■ **WORK ITEM**
Without including any image, retype the records word for word.

+++ ENTRIES SHOWN

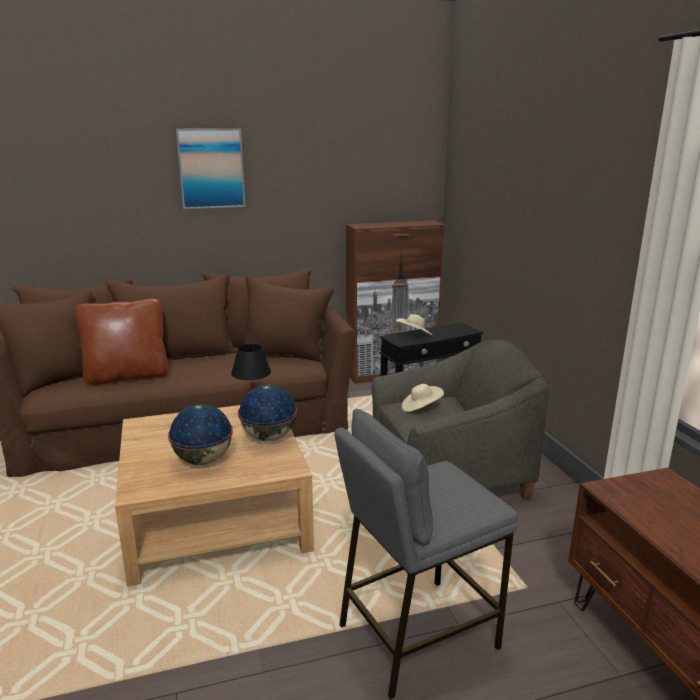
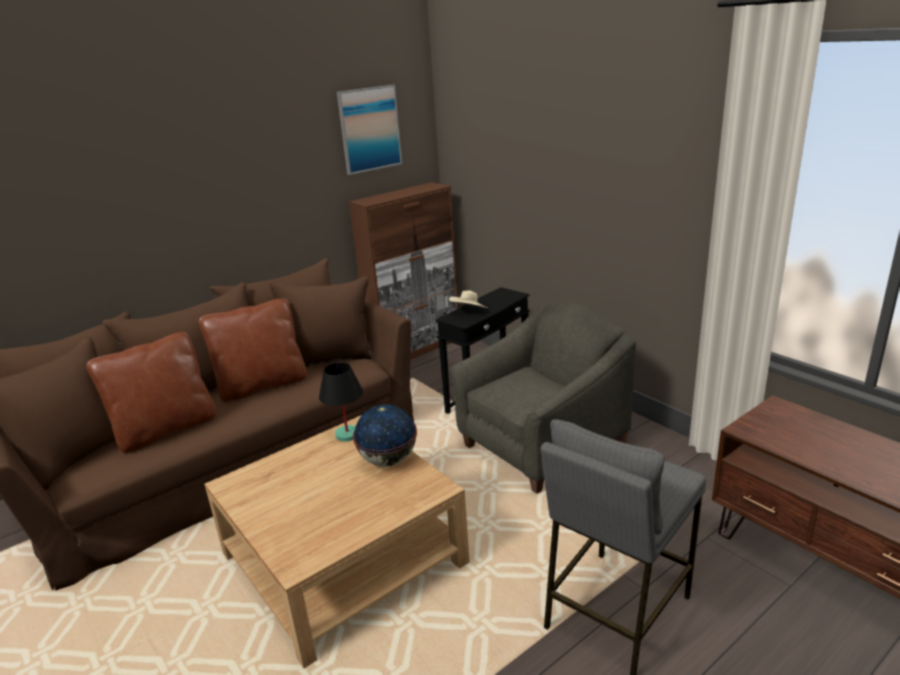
camera: 20 degrees left, 5 degrees up
(203, 460) = (340, 506): globe -> none
(211, 168) = (193, 162): picture -> picture (369, 129)
(219, 362) = (262, 385): none -> brown pillow
(421, 408) = (512, 387): beige hat -> none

++++++

■ **RESPONSE TO THIS TASK**
camera: 20 degrees left, 5 degrees up
(203, 460) = (340, 506): globe -> none
(211, 168) = (193, 162): picture -> picture (369, 129)
(219, 362) = (262, 385): none -> brown pillow
(421, 408) = (512, 387): beige hat -> none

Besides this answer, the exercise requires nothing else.